EXERCISE – Copy the listing word for word, beginning with the line that contains "Using a convention" and ending after the line that contains "Answer: approximately 315°".

THE DATA –
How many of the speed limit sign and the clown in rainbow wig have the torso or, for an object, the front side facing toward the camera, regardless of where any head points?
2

---

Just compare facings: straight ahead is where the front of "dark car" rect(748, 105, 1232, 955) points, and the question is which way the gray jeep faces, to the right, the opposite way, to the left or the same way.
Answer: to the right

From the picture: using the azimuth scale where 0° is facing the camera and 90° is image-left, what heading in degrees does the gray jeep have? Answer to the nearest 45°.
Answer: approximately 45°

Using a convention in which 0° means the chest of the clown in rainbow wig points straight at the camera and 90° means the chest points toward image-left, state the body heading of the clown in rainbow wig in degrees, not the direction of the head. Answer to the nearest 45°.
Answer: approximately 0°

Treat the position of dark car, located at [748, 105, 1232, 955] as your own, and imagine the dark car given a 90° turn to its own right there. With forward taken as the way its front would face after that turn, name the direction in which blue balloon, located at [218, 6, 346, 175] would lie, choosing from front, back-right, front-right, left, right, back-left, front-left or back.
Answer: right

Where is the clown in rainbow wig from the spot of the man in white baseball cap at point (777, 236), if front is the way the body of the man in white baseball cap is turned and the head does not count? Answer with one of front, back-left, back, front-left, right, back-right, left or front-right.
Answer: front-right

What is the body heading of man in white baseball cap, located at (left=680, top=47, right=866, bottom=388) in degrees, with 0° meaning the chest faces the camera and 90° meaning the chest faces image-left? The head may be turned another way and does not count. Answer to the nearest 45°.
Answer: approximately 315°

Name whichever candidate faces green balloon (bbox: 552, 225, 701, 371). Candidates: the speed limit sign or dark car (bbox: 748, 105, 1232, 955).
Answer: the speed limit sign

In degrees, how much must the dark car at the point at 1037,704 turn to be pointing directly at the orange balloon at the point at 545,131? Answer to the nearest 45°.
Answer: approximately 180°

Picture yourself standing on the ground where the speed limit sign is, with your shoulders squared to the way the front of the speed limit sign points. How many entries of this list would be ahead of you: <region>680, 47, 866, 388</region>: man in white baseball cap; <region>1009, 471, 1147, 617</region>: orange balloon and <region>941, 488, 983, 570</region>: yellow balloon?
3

ANSWER TO THE EXERCISE –
Using a convention in which 0° means the chest of the clown in rainbow wig points straight at the camera and 90° means the chest points toward image-left, state the body heading of the clown in rainbow wig in degrees, not the direction of the head. Answer to the nearest 45°.
Answer: approximately 0°

Treat the position of dark car, located at [748, 105, 1232, 955] as your own, and imagine the dark car given a 90° turn to its own right there. With forward taken as the way its front would face after that turn, name the direction in which blue balloon, located at [218, 6, 346, 175] would lie, choosing from front, back-right, front-right, left, right, back-left, front-left or back.
Answer: right

Where is the clown in rainbow wig from the spot of the man in white baseball cap at point (777, 236), if front is the way the body of the man in white baseball cap is turned and the head does not count? Answer with one of front, back-left, back, front-left, right, back-right, left or front-right.
Answer: front-right

What is the body heading of man in white baseball cap, located at (left=680, top=47, right=866, bottom=388) in degrees, with 0° meaning the chest faces the camera and 90° meaning the chest faces image-left? The head may be turned another way and does not count. Answer to the nearest 45°.
Answer: approximately 315°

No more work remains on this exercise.